教育資金の貯め方、目標額と資金受取りのタイミング
教育資金積み立て目標額の目安
積み立ての目標額は、大学の学習費「公立:392万 / 私立:624万」が一つの目安となります。
下の方でも説明しますが、家計の負担がピークになるこの時期にむけて積み立てを行うのが合理的です。
ただしこれは、高校までの教育費は毎月の家計から用意するという仮定です。庭の収入や、進路によって必要な時期と金額は変わってきます。
例えば中学から私立に行かせたいという希望がある場合は、子どもが13才になるまでにある程度の備えが必要かもしれません。

例えば、大学の学習費に向けて600万円の積み立てを考えた場合、これを全て学資保険で用意する必要はありません。
「学資保険で300万・貯蓄で300万」とか、「学資保険400万・貯蓄200万」といった積み立て方法が考えられます。
これは、教育資金が思ったより早く必要になった時や、いざという時に使えるお金を確保しておけるからです。
学資保険は途中で解約してしまうと元本割れしてしまうことが多いので、途中解約のリスクを小さくできる点もポイントです。
教育資金受け取りのタイミング
教育資金は特に高校入学、大学入学といった、進学の年にまとまったお金が必要になります。
中でも大学進学の年は国公立で200万弱、私立大学では250万円をこえる費用が必要となるため、大学入学時を積み立ての目標時期として考える方が多いようです。
学資保険も、大学進学の年に大きな給付金や満期金を受け取れるものが主流です。合わせて、中学や高校進学時に給付金が受け取れるプランも多く見られます。
高校・大学入学時にかかる費用は、下記の通りですので、学資保険の積み立て額や受取りタイミングの参考にしてみてください。

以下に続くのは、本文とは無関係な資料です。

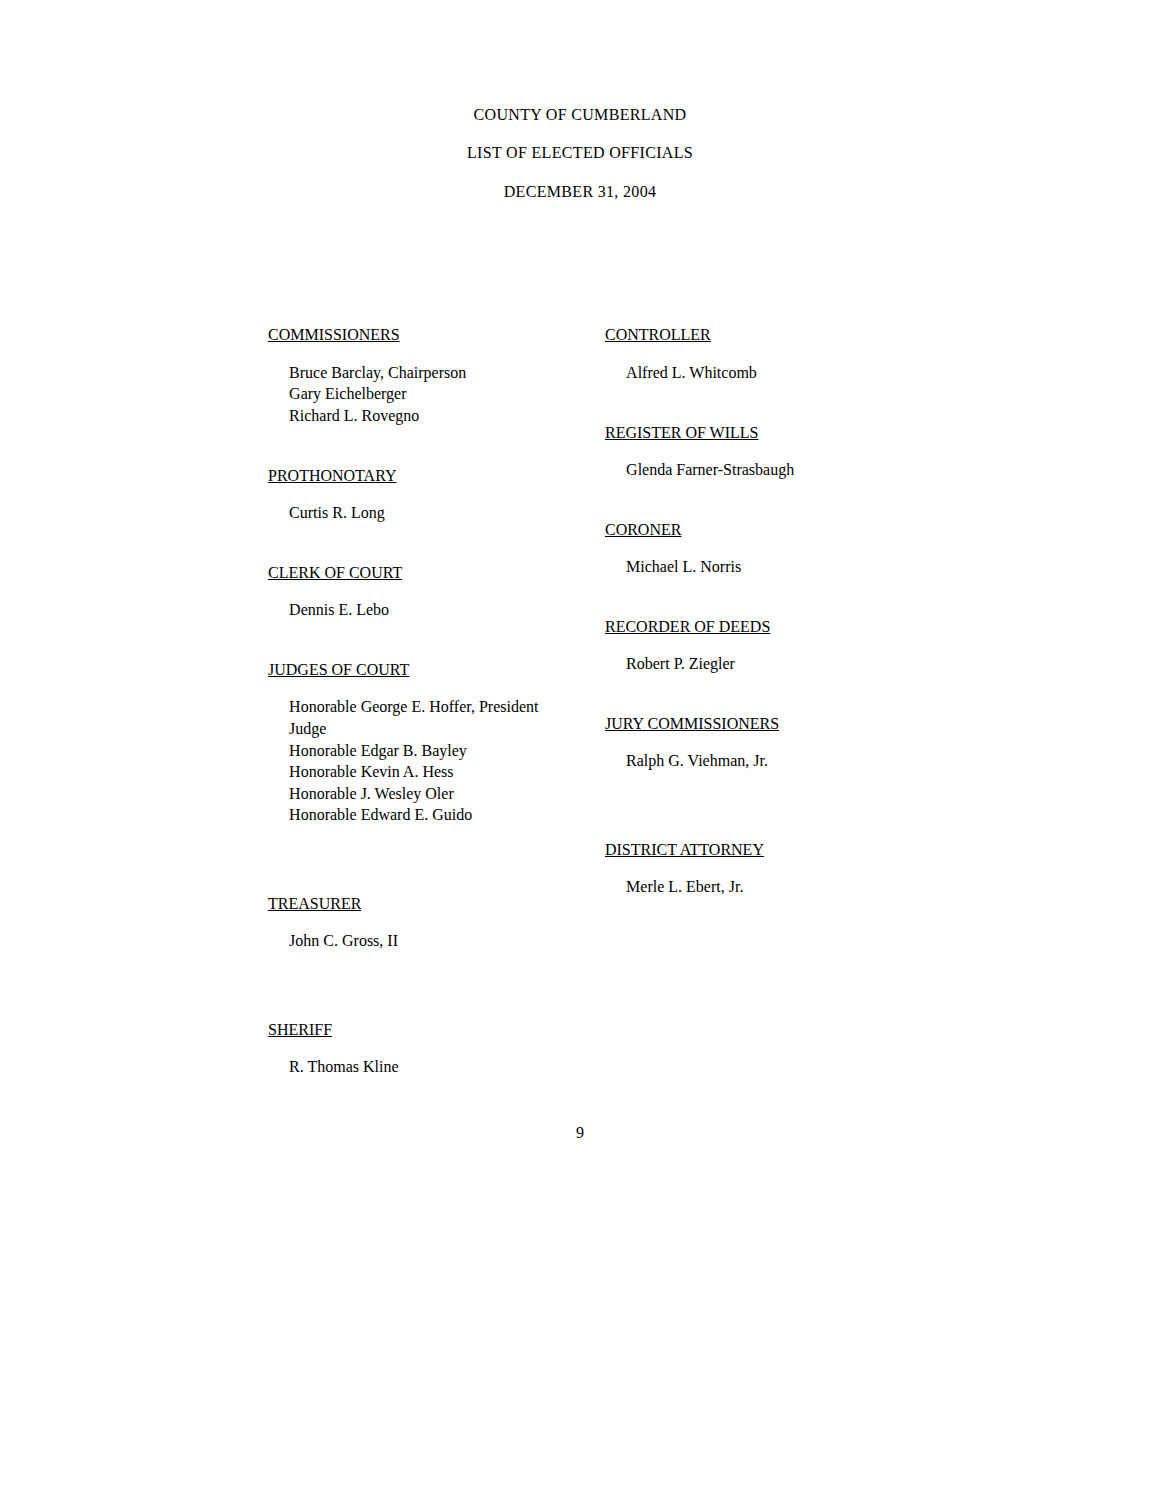COUNTY OF CUMBERLAND
LIST OF ELECTED OFFICIALS
DECEMBER 31, 2004
COMMISSIONERS
Bruce Barclay, Chairperson
Gary Eichelberger
Richard L. Rovegno
PROTHONOTARY
Curtis R. Long
CLERK OF COURT
Dennis E. Lebo
JUDGES OF COURT
Honorable George E. Hoffer, President Judge
Honorable Edgar B. Bayley
Honorable Kevin A. Hess
Honorable J. Wesley Oler
Honorable Edward E. Guido
TREASURER
John C. Gross, II
SHERIFF
R. Thomas Kline
CONTROLLER
Alfred L. Whitcomb
REGISTER OF WILLS
Glenda Farner-Strasbaugh
CORONER
Michael L. Norris
RECORDER OF DEEDS
Robert P. Ziegler
JURY COMMISSIONERS
Ralph G. Viehman, Jr.
DISTRICT ATTORNEY
Merle L. Ebert, Jr.
9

高校・大学入学時にかかる費用| 学校納付金 | 受験費用 | 入学しなかった 学校への納付金 |
在学費用 /年 | 合計 | |
|---|---|---|---|---|---|
| 国公立高校 | 23.5万 | 9.8万 | 2.4万 | 64.4万 | 100.1万 |
| 私立高校 | 43.9万 | 21.6万 | 13.2万 | 105.0万 | 183.7万 |
| 国公立大学 | 45.7万 | 24.7万 | 17.6万 | 104.9万 | 192.9万 |
| 私立大学 | 70.1万 | 23.3万 | 3.6万 | 159.7万 | 256.7万 |
日本政策金融公庫「教育費負担の実態調査結果(勤務者世帯)」(実施:平成20年7月)
大学卒業までにかかる教育費用
子ども1人が大学卒業までにかかる教育費用は、
全て国公立で約1,000 万円、全て私立では、約2,300 万円もかかります。
| 幼稚園 | 小学校 | 中学校 | 高等学校 | 大学 | |
|---|---|---|---|---|---|
| 公立 | 67.0万 | 184.5万 | 144.4万 | 154.6万 | 392.0万 |
| 私立 | 162.6万 | 836.2万 | 370.9万 | 292.9万 | 624.0万 |
※「学習費等」には授業料などの学校教育費や学校給食費,学校外活動費が含まれる
文部科学省「平成21年度文部科学白書」
家計にかかる教育費の負担
1世帯の年収に対するすべての子供の在学費用の割合は、平均34.1%にもなります。
諸外国と比較しても、日本の家庭にかかる教育費負担は非常に重いです。
学資金の貯め方にどのような手段を使うかも重要ですが、無理なく教育資金を確保するためには、長期的になるべく早くから積み立てを行うことが必要です。
図:世帯の年収に対する在学費用の割合
日本政策金融公庫「教育費負担の実態調査結果(勤務者世帯)」(実施:平成20年7月)
大学入学時が負担のピーク
特に家計への負担が高くなるのが、大学入学時です。
総務省の子供世帯の平均貯蓄率調査においても、子どもが大学生になった段階で貯蓄率がマイナスとなっています。